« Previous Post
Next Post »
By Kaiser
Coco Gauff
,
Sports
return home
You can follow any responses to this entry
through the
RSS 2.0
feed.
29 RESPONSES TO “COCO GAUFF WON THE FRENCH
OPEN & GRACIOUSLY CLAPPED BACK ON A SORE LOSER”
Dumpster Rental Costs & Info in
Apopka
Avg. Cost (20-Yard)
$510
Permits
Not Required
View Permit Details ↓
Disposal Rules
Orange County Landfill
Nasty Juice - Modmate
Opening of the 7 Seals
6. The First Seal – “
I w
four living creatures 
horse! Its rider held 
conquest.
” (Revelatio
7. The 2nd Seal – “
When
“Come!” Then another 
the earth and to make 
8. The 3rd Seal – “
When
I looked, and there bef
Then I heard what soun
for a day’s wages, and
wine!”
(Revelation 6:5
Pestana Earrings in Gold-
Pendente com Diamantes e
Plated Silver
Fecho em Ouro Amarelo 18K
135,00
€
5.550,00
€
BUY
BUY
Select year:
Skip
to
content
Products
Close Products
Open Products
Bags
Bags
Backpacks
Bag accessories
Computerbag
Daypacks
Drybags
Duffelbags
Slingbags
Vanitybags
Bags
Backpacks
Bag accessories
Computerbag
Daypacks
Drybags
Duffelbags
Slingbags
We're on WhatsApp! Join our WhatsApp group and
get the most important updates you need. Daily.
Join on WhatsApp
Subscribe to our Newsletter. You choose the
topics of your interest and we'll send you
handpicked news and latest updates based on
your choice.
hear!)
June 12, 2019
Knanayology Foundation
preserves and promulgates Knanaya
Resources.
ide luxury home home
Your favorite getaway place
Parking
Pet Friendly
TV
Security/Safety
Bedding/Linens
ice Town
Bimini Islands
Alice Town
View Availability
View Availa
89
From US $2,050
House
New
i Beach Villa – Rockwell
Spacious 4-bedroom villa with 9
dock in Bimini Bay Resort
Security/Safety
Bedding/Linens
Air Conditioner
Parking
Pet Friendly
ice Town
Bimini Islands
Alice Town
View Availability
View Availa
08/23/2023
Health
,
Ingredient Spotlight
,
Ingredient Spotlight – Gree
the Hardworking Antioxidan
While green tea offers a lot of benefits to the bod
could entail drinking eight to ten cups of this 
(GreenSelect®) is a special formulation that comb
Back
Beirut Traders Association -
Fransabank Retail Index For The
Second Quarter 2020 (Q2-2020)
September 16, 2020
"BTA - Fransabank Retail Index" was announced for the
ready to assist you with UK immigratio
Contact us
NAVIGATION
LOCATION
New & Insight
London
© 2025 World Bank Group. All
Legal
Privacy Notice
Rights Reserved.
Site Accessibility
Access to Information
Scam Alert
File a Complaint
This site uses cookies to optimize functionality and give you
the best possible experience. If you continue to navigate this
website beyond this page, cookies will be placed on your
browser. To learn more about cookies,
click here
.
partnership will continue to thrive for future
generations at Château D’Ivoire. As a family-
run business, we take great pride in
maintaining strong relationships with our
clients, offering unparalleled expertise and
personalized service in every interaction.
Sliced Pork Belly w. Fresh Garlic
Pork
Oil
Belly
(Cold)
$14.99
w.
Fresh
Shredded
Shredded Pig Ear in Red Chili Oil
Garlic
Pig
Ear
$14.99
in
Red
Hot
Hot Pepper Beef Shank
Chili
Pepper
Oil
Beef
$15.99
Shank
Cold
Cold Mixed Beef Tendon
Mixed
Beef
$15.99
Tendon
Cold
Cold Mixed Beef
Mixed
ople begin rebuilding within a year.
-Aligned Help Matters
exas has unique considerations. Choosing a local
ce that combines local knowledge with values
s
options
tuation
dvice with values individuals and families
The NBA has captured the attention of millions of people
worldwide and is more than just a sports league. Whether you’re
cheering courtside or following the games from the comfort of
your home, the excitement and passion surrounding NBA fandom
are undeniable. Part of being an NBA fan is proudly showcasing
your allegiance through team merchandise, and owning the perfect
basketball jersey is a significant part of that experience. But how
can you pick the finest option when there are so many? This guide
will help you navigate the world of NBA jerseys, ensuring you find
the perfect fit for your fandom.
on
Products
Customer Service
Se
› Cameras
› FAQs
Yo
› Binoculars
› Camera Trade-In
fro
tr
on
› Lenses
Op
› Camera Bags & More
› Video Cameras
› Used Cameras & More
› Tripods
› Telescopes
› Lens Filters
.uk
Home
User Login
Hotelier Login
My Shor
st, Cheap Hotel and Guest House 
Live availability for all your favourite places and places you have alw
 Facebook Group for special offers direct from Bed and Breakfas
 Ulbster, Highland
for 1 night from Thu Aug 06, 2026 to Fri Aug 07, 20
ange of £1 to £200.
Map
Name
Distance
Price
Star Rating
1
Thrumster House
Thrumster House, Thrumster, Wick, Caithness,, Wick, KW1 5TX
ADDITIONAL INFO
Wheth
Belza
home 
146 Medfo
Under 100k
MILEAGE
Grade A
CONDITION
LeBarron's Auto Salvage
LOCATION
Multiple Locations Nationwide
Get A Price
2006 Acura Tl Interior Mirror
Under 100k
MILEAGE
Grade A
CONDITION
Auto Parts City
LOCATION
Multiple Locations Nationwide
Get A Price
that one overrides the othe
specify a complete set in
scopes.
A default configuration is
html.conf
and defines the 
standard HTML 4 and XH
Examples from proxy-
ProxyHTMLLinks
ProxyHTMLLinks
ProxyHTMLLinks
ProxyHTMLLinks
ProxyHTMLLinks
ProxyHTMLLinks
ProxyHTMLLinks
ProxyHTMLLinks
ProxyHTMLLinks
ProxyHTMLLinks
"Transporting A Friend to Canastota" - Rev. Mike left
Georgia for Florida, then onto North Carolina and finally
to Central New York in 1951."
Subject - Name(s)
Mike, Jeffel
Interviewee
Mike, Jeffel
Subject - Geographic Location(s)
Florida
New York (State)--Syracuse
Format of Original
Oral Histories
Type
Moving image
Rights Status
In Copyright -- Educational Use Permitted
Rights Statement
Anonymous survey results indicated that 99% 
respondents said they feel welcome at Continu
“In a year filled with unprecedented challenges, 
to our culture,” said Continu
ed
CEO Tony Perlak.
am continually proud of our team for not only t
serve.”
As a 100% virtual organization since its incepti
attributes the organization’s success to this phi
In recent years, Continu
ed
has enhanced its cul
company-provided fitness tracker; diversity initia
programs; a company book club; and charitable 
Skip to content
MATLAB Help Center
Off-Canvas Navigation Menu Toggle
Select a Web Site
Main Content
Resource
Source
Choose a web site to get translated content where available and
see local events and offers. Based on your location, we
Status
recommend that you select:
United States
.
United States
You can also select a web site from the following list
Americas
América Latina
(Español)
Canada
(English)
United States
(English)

########

[Exercise description]
Print the lines of the listing above exactly as they appear, starting with its first line and continuing up to and including the line that contains "could entail drinking".

[Solution to this task]
« Previous Post
Next Post »
By Kaiser
Coco Gauff
,
Sports
return home
You can follow any responses to this entry
through the
RSS 2.0
feed.
29 RESPONSES TO “COCO GAUFF WON THE FRENCH
OPEN & GRACIOUSLY CLAPPED BACK ON A SORE LOSER”
Dumpster Rental Costs & Info in
Apopka
Avg. Cost (20-Yard)
$510
Permits
Not Required
View Permit Details ↓
Disposal Rules
Orange County Landfill
Nasty Juice - Modmate
Opening of the 7 Seals
6. The First Seal – “
I w
four living creatures 
horse! Its rider held 
conquest.
” (Revelatio
7. The 2nd Seal – “
When
“Come!” Then another 
the earth and to make 
8. The 3rd Seal – “
When
I looked, and there bef
Then I heard what soun
for a day’s wages, and
wine!”
(Revelation 6:5
Pestana Earrings in Gold-
Pendente com Diamantes e
Plated Silver
Fecho em Ouro Amarelo 18K
135,00
€
5.550,00
€
BUY
BUY
Select year:
Skip
to
content
Products
Close Products
Open Products
Bags
Bags
Backpacks
Bag accessories
Computerbag
Daypacks
Drybags
Duffelbags
Slingbags
Vanitybags
Bags
Backpacks
Bag accessories
Computerbag
Daypacks
Drybags
Duffelbags
Slingbags
We're on WhatsApp! Join our WhatsApp group and
get the most important updates you need. Daily.
Join on WhatsApp
Subscribe to our Newsletter. You choose the
topics of your interest and we'll send you
handpicked news and latest updates based on
your choice.
hear!)
June 12, 2019
Knanayology Foundation
preserves and promulgates Knanaya
Resources.
ide luxury home home
Your favorite getaway place
Parking
Pet Friendly
TV
Security/Safety
Bedding/Linens
ice Town
Bimini Islands
Alice Town
View Availability
View Availa
89
From US $2,050
House
New
i Beach Villa – Rockwell
Spacious 4-bedroom villa with 9
dock in Bimini Bay Resort
Security/Safety
Bedding/Linens
Air Conditioner
Parking
Pet Friendly
ice Town
Bimini Islands
Alice Town
View Availability
View Availa
08/23/2023
Health
,
Ingredient Spotlight
,
Ingredient Spotlight – Gree
the Hardworking Antioxidan
While green tea offers a lot of benefits to the bod
could entail drinking eight to ten cups of this 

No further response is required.